Hefty bad debt provisions, coupled with a low-win percentage in its VIP business, sent Genting Singapore’s fourth-quarter net profit tumbling 36% year on year to S$89.2 million (US$65,5 million), reports the Straits Times.
Analysts believe the bad debts may have been incurred by Chinese high-rollers unwilling or unable to pay their gambling debts owing to tighter credit conditions as the Chinese economy slows.
Revenues for the quarter slid 8% to $637.9 million.
A larger-than-expected bad debt provision of nearly $82 million hit the Resorts World Sentosa operator’s earnings. Bad debt provisions for the full year jumped 42% to $262 million year on year.
Union Gaming Research Macau analyst Grant Govertsen said: “The tone struck by management with respect to current trends – especially in the VIP market – was much more negative than that of its Macau-based peers, which perhaps is a function of Genting Singapore only able to conduct VIP business on a direct basis, rather than via the junket system like in Macau. All in, the company does not expect to see any material signs of life in its VIP segment for the whole of 2015.”

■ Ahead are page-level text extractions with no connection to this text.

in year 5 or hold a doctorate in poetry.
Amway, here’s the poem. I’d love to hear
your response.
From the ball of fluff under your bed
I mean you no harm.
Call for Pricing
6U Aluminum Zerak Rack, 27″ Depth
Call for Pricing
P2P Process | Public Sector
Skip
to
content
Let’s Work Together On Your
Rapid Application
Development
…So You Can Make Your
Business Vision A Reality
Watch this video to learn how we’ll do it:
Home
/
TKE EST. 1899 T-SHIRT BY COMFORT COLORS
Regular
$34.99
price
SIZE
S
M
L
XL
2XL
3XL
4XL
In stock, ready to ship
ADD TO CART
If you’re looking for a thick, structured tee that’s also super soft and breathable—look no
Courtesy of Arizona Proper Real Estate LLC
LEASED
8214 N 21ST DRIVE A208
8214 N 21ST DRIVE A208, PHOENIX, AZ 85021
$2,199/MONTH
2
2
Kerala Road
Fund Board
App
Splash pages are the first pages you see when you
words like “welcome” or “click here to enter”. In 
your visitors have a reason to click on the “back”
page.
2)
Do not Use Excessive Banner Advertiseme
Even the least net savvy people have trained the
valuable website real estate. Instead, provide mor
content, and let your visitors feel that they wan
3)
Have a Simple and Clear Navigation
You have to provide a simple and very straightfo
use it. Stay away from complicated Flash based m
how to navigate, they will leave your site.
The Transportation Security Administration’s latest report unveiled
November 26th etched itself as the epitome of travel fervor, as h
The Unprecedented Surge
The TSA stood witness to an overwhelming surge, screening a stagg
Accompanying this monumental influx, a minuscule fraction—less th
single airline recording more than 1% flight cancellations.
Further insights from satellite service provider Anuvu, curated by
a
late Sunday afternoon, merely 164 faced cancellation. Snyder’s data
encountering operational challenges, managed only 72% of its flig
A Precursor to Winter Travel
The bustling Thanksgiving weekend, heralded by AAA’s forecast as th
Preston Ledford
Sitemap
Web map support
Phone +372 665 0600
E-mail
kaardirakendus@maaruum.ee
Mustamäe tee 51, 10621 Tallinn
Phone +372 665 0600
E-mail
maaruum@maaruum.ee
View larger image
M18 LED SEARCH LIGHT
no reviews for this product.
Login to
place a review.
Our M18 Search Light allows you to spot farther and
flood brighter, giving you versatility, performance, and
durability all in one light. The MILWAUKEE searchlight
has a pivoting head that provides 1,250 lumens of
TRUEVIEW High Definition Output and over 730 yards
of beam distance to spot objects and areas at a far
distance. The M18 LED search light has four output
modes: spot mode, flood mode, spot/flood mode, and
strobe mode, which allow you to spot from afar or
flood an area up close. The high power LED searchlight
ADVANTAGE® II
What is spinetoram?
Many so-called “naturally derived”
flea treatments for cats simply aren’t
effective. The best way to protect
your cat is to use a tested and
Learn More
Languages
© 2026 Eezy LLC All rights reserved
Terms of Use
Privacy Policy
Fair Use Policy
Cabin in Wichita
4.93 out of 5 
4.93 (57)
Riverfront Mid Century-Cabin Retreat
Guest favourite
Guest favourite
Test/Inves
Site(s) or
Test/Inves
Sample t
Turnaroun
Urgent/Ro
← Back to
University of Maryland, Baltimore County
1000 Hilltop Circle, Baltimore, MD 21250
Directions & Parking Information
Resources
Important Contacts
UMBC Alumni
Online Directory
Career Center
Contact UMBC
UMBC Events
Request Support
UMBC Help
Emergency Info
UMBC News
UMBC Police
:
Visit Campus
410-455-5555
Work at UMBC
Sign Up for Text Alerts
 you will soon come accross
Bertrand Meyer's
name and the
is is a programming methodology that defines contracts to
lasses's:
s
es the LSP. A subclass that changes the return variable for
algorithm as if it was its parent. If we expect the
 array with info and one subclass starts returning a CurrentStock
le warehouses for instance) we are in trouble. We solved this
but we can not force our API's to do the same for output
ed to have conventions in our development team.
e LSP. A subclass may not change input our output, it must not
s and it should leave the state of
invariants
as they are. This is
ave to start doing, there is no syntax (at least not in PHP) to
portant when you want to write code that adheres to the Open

Gaming revenue dipped 9% in the fourth quarter to $461.3 million from a year earlier as Genting scaled back on credit extensions to Chinese high-rollers. An analyst with a bank-backed brokerage, who declined to be named, said: “Gaming debts are not as easily enforceable in China, compared with other parts of Asia.”
Genting saw its earnings before interest, tax, depreciation and amortisation (Ebitda) slide 24% to $190.2 million as its premium player business underperformed due to a “significant below-average win percentage and rolling volume”.
RWS’ win percentage, or hold rate – the portion the casino retains on a $1 bet – was 2.2% for the quarter, the analyst said.
So for every $1 wagered by VIP gamblers, the casino made 2.2 cents. In contrast, Genting’s rival, Marina Bay Sands, fared better with a win percentage of 3.6% for the quarter.
Indeed, MBS surprised the market with an Ebitda of US$518.5 million (S$704.8 million) for the fourth quarter, more than double that of a year earlier, while its revenue jumped 27% to US$838.6 million, on the back of casino revenue increasing 34% to US$674.4 million.
Mr Tan Hee Teck, president and chief operating officer of Genting Singapore, outlined the challenges facing the firm.
“The business environment around us has changed rapidly and we face stiff competition… In recent months, the macro-economic ecosystem has been altered to an extent that the gaming industry has to adjust to a new norm. RWS has been reorganising its gaming programmes to focus marketing initiatives towards the foreign premium mass and mass market segments.”
Earnings per share for the quarter was 0.73 of a cent, down from 1.15 cents a year earlier, while net asset value was 61.1 cents as at Dec 31, up from 60 cents a year earlier. The group proposed a final dividend of one cent a share.
Genting’s non-gaming revenues fell 4% to $176 million for the quarter, while its hotel business saw a 93% occupancy, with average daily room rate at $422.
“The attractions businesses welcomed more than six million visitors in 2014. RWS expects non-gaming earnings to post growth in 2015 as the travel industry climbs out of a difficult year,” Mr Tan said.
Meanwhile, Mr Goh Chye Boon, RWS’ executive vice-president of operations, has resigned to pursue other opportunities.
Mr David Sisk has been appointed as chief operating officer and will report directly to Mr Tan.
Mr Sisk, who has more than 20 years of gaming industry experience in Las Vegas and Macau, joined RWS in last September. He had been chief financial officer of Caesars Palace and Wynn Las Vegas, and chief operating officer at Sands China.